President Bola Tinubu’s administration has sunk Nigeria’s economy into new depths, bleeding the nation to a revenue-to-GDP of 2.6 per cent, “among the lowest globally”, a rebased GDP report by the National Bureau of Statistics released in August stated.
Although the rebasing, updated from the base year 2010 to 2019, showed that the nominal GDP rose from N269.3 trillion in 2010 to N364.6 trillion in 2024, the economy was performing worse in terms of dollar denomination. Despite the increase, Nigerians face the harsh reality of a currency whose value has eroded amid skyrocketing inflation.
“Debt-to-GDP appears lower at 40.6 per cent in 2024, potentially suggesting more fiscal space; however, revenue-to-GDP is just 2.6 per cent, among the lowest globally, which limits the government’s real capacity,” the bureau said.
The NBS blamed the sluggish economy on Mr Tinubu’s naira depreciation policy, which obliterated its purchasing power among its international counterparts. A dollar exchanged for as high as N1,600 per Mr Tinubu’s free float, which he implemented days after assuming office in June 2023.

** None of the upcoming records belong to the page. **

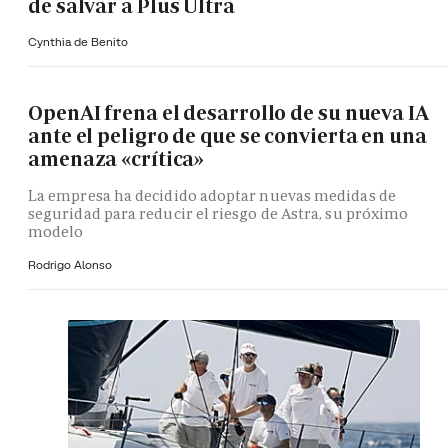
de salvar a Plus Ultra
Cynthia de Benito
OpenAI frena el desarrollo de su nueva IA
ante el peligro de que se convierta en una
amenaza «crítica»
La empresa ha decidido adoptar nuevas medidas de
seguridad para reducir el riesgo de Astra, su próximo
modelo
Rodrigo Alonso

“In dollar terms, the economy has shrunk drastically, from a peak of US$636.7 billion in 2022 to US$246.5 billion in 2024, driven by currency depreciation,” stated the bureau. “Similarly, using a modest population growth rate of 2.5 per cent, GDP per capita has collapsed from US$2,914 to US$1,036 over the same period, reflecting weaker purchasing power and lower welfare.”

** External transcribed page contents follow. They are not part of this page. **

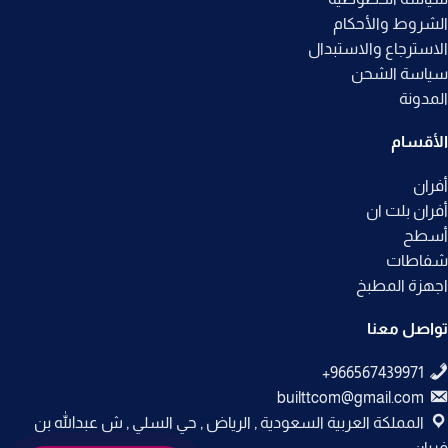
الشروط والأحكام
الاسترجاع والاستبدال
سياسة الشحن
المدونة
الأقسام
أفران
أفران بلت ان
أسطح
شفاطات
اجهزة المطبخ
تواصل معنا
builttcom@gmail.com
المملكة العربية السعودية , الرياض , حي السلي , ش عبدالله بن
فريان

The report revealed that some sectors had yet to fully recover from the COVID-19 pandemic, noting that it took longer than anticipated for the majority of sectors to resume operations at full capacity.
The industrial sector, including manufacturing, construction, and oil and gas, suffered double-digit declines after the pandemic.
“Per capita GDP in U.S. dollar terms fell from US$2,913.78 in 2022 to US$1,035.91 in 2024, a decline that places Nigeria 33rd in Africa despite being the continent’s fourth-largest economy,” the NBS stated.
The bureau advised the government and citizens not to be deceived by robust statistical figures into complacency but rather to focus on accelerating revenue reforms in non-oil taxation and digital tax reforms, “shifting from incremental budgets to performance-based allocations and deepening financial intermediation through credit market reforms, stronger institutions, and capital market diversification to fund growth.”